P.C. : Combien de personnes as-tu collectées, et combien de chansons as-tu recueillies ?

É.B. : Il faut dire que beaucoup de chansons collectées étaient très similaires entre elles. On peut dire que j’ai enregistré de 115 à 120 chansons vraiment distinctes, et cela pour environ 15 chanteurs.

P.C. : Quelles sont tes conclusions générales sur ton projet de collecte ?

É.B. : Je considère que je n’ai gratté que la surface de ce qui existe en chanson à Saint-Côme. Je ne serais pas surpris que chaque chanteur que j’ai rencontré connaisse au moins 50 chansons.

Comme plusieurs de ces chanteurs étaient beaucoup plus à l’aise à chanter en groupe, j’enregistrais les chansons lors de sessions. Mme Marielle Marion, qui adore elle-même la chanson et la musique traditionnelles, avait décidé de son plein gré d’organiser des rencontres de chanson chez elle chaque mardi. Je me rendais donc chez elle chaque semaine pour enregistrer la session. Je visitais également une autre famille chaque semaine, puisque les familles se mêlent parfois, mais pas toujours.

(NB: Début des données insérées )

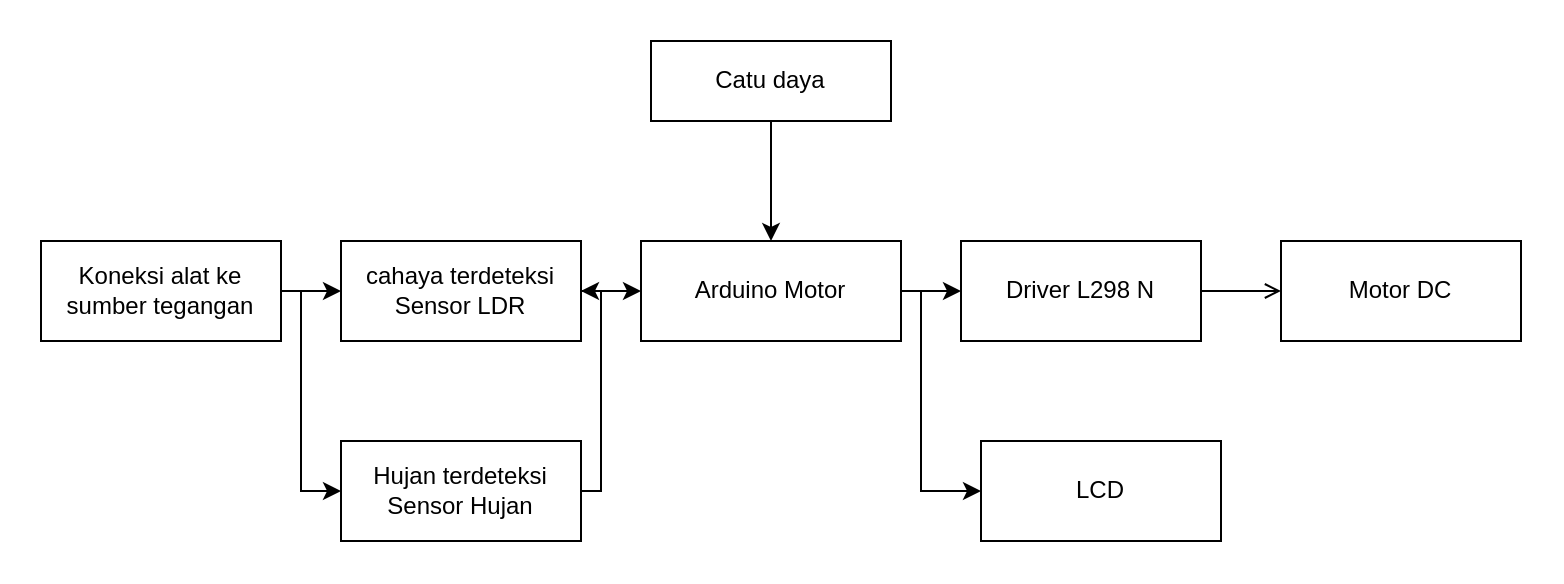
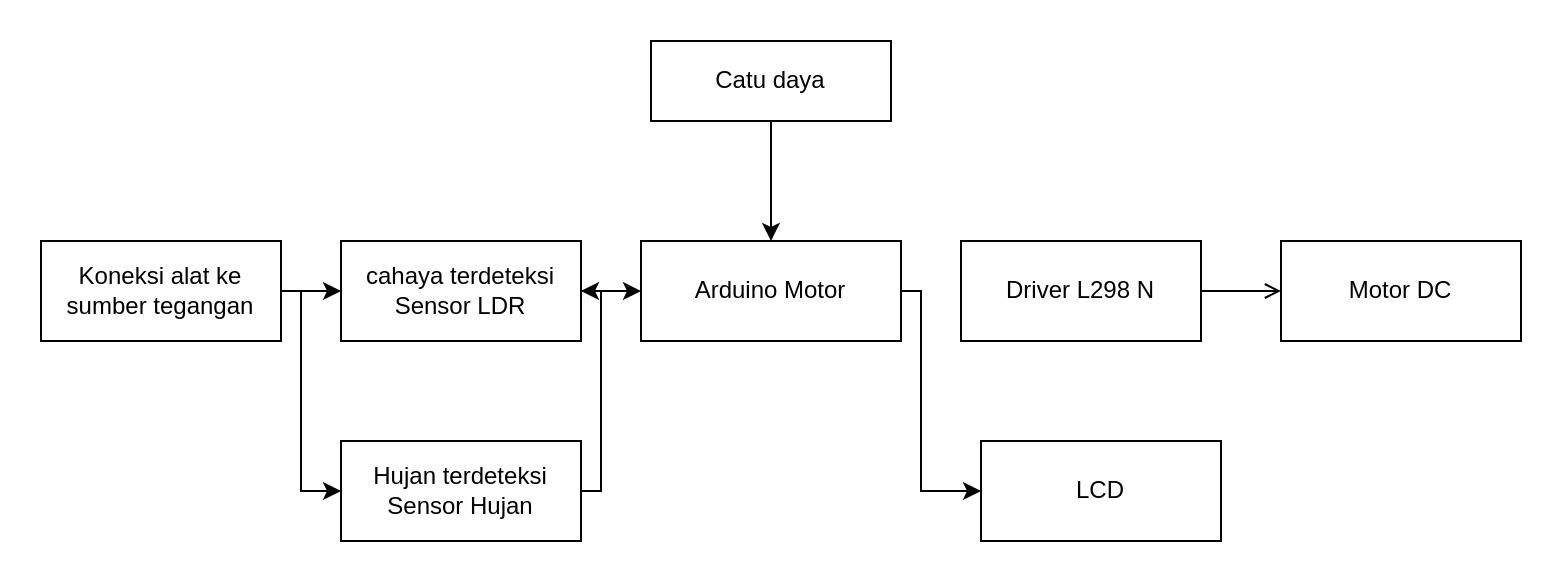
  <mxCell id="0" />
  <mxCell id="1" parent="0" />
  <mxCell id="2" style="edgeStyle=orthogonalEdgeStyle;rounded=0;orthogonalLoop=1;jettySize=auto;html=1;entryX=0.5;entryY=0;entryDx=0;entryDy=0;" edge="1" parent="1" source="3" target="8"><mxGeometry relative="1" as="geometry" /></mxCell>
  <mxCell id="3" value="Catu daya" style="rounded=0;whiteSpace=wrap;html=1;" vertex="1" parent="1"><mxGeometry x="325" y="20" width="120" height="40" as="geometry" /></mxCell>
  <mxCell id="4" style="edgeStyle=orthogonalEdgeStyle;rounded=0;orthogonalLoop=1;jettySize=auto;html=1;entryX=0;entryY=0.5;entryDx=0;entryDy=0;" edge="1" parent="1" source="5" target="8"><mxGeometry relative="1" as="geometry" /></mxCell>
  <mxCell id="5" value="cahaya terdeteksi&lt;span style=&quot;color: rgba(0 , 0 , 0 , 0) ; font-family: monospace ; font-size: 0px&quot;&gt;%3CmxGraphModel%3E%3Croot%3E%3CmxCell%20id%3D%220%22%2F%3E%3CmxCell%20id%3D%221%22%20parent%3D%220%22%2F%3E%3CmxCell%20id%3D%222%22%20value%3D%22Catu%20daya%22%20style%3D%22rounded%3D0%3BwhiteSpace%3Dwrap%3Bhtml%3D1%3B%22%20vertex%3D%221%22%20parent%3D%221%22%3E%3CmxGeometry%20x%3D%22325%22%20y%3D%22150%22%20width%3D%22120%22%20height%3D%2240%22%20as%3D%22geometry%22%2F%3E%3C%2FmxCell%3E%3C%2Froot%3E%3C%2FmxGraphModel%3E&lt;/span&gt;&lt;br&gt;Sensor LDR" style="rounded=0;whiteSpace=wrap;html=1;" vertex="1" parent="1"><mxGeometry x="170" y="120" width="120" height="50" as="geometry" /></mxCell>
- <mxCell id="6" style="edgeStyle=orthogonalEdgeStyle;rounded=0;orthogonalLoop=1;jettySize=auto;html=1;entryX=0;entryY=0.5;entryDx=0;entryDy=0;" edge="1" parent="1" source="8" target="10"><mxGeometry relative="1" as="geometry" /></mxCell>
  <mxCell id="7" style="edgeStyle=orthogonalEdgeStyle;rounded=0;orthogonalLoop=1;jettySize=auto;html=1;entryX=0;entryY=0.5;entryDx=0;entryDy=0;" edge="1" parent="1" source="8" target="11"><mxGeometry relative="1" as="geometry"><mxPoint x="460" y="240" as="targetPoint" /><Array as="points"><mxPoint x="460" y="145" /><mxPoint x="460" y="245" /></Array></mxGeometry></mxCell>
  <mxCell id="8" value="Arduino Motor" style="rounded=0;whiteSpace=wrap;html=1;" vertex="1" parent="1"><mxGeometry x="320" y="120" width="130" height="50" as="geometry" /></mxCell>
  <mxCell id="9" style="edgeStyle=orthogonalEdgeStyle;rounded=0;orthogonalLoop=1;jettySize=auto;html=1;entryX=0;entryY=0.5;entryDx=0;entryDy=0;endArrow=open;" edge="1" parent="1" source="10" target="12"><mxGeometry relative="1" as="geometry" /></mxCell>
  <mxCell id="10" value="Driver L298 N" style="rounded=0;whiteSpace=wrap;html=1;" vertex="1" parent="1"><mxGeometry x="480" y="120" width="120" height="50" as="geometry" /></mxCell>
  <mxCell id="11" value="LCD" style="rounded=0;whiteSpace=wrap;html=1;" vertex="1" parent="1"><mxGeometry x="490" y="220" width="120" height="50" as="geometry" /></mxCell>
  <mxCell id="12" value="Motor DC" style="rounded=0;whiteSpace=wrap;html=1;" vertex="1" parent="1"><mxGeometry x="640" y="120" width="120" height="50" as="geometry" /></mxCell>
  <mxCell id="13" style="edgeStyle=orthogonalEdgeStyle;rounded=0;orthogonalLoop=1;jettySize=auto;html=1;entryX=0;entryY=0.5;entryDx=0;entryDy=0;" edge="1" parent="1" source="15" target="5"><mxGeometry relative="1" as="geometry" /></mxCell>
  <mxCell id="14" style="edgeStyle=orthogonalEdgeStyle;rounded=0;orthogonalLoop=1;jettySize=auto;html=1;entryX=0;entryY=0.5;entryDx=0;entryDy=0;" edge="1" parent="1" source="15" target="17"><mxGeometry relative="1" as="geometry"><mxPoint x="150" y="190" as="targetPoint" /><Array as="points"><mxPoint x="150" y="145" /><mxPoint x="150" y="245" /></Array></mxGeometry></mxCell>
  <mxCell id="15" value="Koneksi alat ke sumber tegangan" style="rounded=0;whiteSpace=wrap;html=1;" vertex="1" parent="1"><mxGeometry x="20" y="120" width="120" height="50" as="geometry" /></mxCell>
  <mxCell id="16" style="edgeStyle=orthogonalEdgeStyle;rounded=0;orthogonalLoop=1;jettySize=auto;html=1;entryX=1;entryY=0.5;entryDx=0;entryDy=0;" edge="1" parent="1" source="17" target="5"><mxGeometry relative="1" as="geometry"><mxPoint x="300" y="150" as="targetPoint" /><Array as="points"><mxPoint x="300" y="245" /><mxPoint x="300" y="145" /></Array></mxGeometry></mxCell>
  <mxCell id="17" value="Hujan terdeteksi&lt;span style=&quot;color: rgba(0 , 0 , 0 , 0) ; font-family: monospace ; font-size: 0px&quot;&gt;%3CmxGraphModel%3E%3Croot%3E%3CmxCell%20id%3D%220%22%2F%3E%3CmxCell%20id%3D%221%22%20parent%3D%220%22%2F%3E%3CmxCell%20id%3D%222%22%20value%3D%22Catu%20daya%22%20style%3D%22rounded%3D0%3BwhiteSpace%3Dwrap%3Bhtml%3D1%3B%22%20vertex%3D%221%22%20parent%3D%221%22%3E%3CmxGeometry%20x%3D%22325%22%20y%3D%22150%22%20width%3D%22120%22%20height%3D%2240%22%20as%3D%22geometry%22%2F%3E%3C%2FmxCell%3E%3C%2Froot%3E%3C%2FmxGraphModel%3E&lt;/span&gt;&lt;br&gt;Sensor Hujan" style="rounded=0;whiteSpace=wrap;html=1;" vertex="1" parent="1"><mxGeometry x="170" y="220" width="120" height="50" as="geometry" /></mxCell>
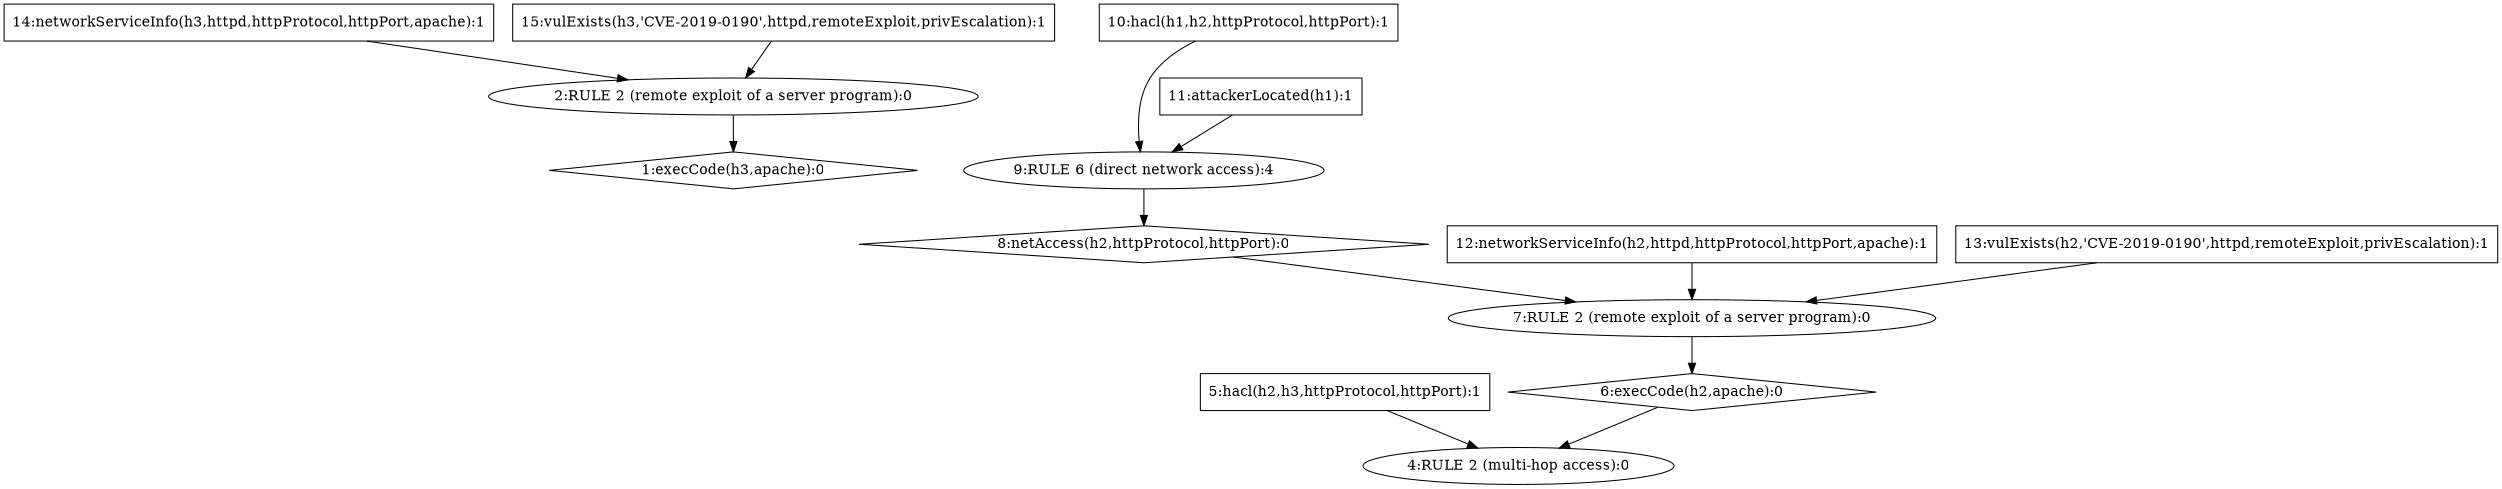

P.C. : Et tu as donc déposé le résultat de ta collecte à la bibliothèque de Saint-Côme…

É.B. : J’ai réalisé six disques compacts qui furent effectivement déposés à la bibliothèque du village. Chaque participant des sessions a également reçu une copie du CD de la session en question. Car mon but était bien de remettre le répertoire aux gens du milieu. Et les chanteurs m’avaient bien spécifié qu’ils n’étaient pas particulièrement intéressés à avoir leurs chansons à eux (qu’ils connaissent déjà) mais bien celles des autres participants de la rencontre.

P.C. : Quel impact a pu avoir ta collecte sur la pratique de la chanson à Saint-Côme ?

É.B. : D’une part cela a redonné le goût aux aînés de chanter. Et d’autre part cela a fait connaître Saint-Côme comme lieu de chanson. À trois reprises, des ethnologues français ont débarqué au village pour venir enregistrer… ainsi que la télévision française. Ainsi on a remis les affaires un peu plus à leur place puisque ce sont maintenant les aînés qui sont au premier plan et non plus les jeunes comme moi qui interprètent leurs chansons.

P.C. : Et est-ce que les chansons déposées à la bibliothèque sont régulièrement consultées ?

É.B. : Je crois bien car on m’appelle souvent pour savoir si c’est disponible commercialement. Mais cela aurait été assez compliqué pour la question des droits, vu, entre autres, le nombre de personnes impliquées… On peut cependant demander des copies à la bibliothèque, et tous les fonds sont versé au Comité historique de Saint-Côme qui projette sortir un livre sur l’histoire du village.